Hibbertia priceana is a species of flowering plant in the family Dilleniaceae and is endemic to the south-west of Western Australia. It is a dwarf, usually compact shrub with erect, narrow elliptic leaves and bright yellow flowers with eleven stamens, nine in three groups of three, around three glabrous carpels.

==Description==
Hibbertia priceana is a dwarf, usually compact shrub that typically grows to a height of up to 15 cm, its branchlets covered with tangled hairs. The leaves are hairy, erect, narrow elliptic, 4.5–10.5 mm long, 1.5–3 mm wide and sessile. The flowers are sessile and arranged on the ends of short side shoots with up to three egg-shaped bracts 1.0–2.5 mm long at the base. The five sepals are broadly elliptic, reddish-brown, 4–6 mm long but the outer sepals differ in size and shape from the inner ones. The five petals are bright yellow, egg-shaped with the narrower end towards the base and 6–9 mm long with a small notch at the tip. There are eleven stamens, in three groups of three and two free, arranged around three glabrous carpels that each contain a single ovule. Flowering occurs from June to August.

==Taxonomy==
Hibbertia priceana was first formally described in 2002 by Judith R. Wheeler in the journal Nuytsia from specimens she collected near Ongerup in 2001. The specific epithet (priceana) honours John Price, who brought the species to the author's attention.
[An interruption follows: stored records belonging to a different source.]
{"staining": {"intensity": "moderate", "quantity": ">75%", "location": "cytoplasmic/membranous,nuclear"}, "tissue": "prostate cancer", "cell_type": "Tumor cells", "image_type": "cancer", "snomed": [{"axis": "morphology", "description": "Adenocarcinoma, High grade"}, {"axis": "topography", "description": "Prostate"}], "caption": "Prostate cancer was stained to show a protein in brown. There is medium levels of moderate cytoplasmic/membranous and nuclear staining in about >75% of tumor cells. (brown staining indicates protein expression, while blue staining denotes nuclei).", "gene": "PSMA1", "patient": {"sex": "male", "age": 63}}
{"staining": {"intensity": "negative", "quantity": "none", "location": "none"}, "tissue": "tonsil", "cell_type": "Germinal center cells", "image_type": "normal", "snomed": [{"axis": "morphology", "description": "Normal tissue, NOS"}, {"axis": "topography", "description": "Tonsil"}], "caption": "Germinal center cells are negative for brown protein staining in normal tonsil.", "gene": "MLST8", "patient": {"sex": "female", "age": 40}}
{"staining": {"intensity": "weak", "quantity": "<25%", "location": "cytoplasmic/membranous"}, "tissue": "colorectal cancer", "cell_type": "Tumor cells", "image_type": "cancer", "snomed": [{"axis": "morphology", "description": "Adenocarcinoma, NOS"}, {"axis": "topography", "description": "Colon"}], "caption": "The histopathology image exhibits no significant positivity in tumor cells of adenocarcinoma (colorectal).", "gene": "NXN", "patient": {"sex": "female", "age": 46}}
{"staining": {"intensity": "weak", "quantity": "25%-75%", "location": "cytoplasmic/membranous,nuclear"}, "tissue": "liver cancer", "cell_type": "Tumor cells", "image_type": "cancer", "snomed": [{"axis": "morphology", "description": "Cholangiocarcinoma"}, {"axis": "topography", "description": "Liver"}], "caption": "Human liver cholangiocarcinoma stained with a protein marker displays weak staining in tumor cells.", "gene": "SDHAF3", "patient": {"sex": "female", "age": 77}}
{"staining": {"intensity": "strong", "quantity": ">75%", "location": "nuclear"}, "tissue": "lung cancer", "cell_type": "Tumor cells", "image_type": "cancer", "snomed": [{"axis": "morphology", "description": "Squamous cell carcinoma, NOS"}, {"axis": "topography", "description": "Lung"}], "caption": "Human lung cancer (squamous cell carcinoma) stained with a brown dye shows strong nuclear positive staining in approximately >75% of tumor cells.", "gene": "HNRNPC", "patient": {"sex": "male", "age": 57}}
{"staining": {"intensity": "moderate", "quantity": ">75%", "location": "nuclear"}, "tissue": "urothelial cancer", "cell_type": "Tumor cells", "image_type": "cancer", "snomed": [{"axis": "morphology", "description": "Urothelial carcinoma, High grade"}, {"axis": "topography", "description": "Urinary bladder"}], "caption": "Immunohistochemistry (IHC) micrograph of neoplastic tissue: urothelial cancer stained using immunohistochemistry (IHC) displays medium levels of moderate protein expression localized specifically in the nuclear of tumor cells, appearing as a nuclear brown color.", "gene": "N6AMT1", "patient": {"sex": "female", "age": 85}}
==Distribution and habitat==
This hibbertia occurs in the Avon Wheatbelt, Esperance Plains and Mallee biogeographic regions, where it grows in mallee-heath on ridges.

==Conservation status==
Hibbertia priceana is classified as "Threatened Flora (Declared Rare Flora — Extant)" by the Government of Western Australia Department of Biodiversity, Conservation and Attractions.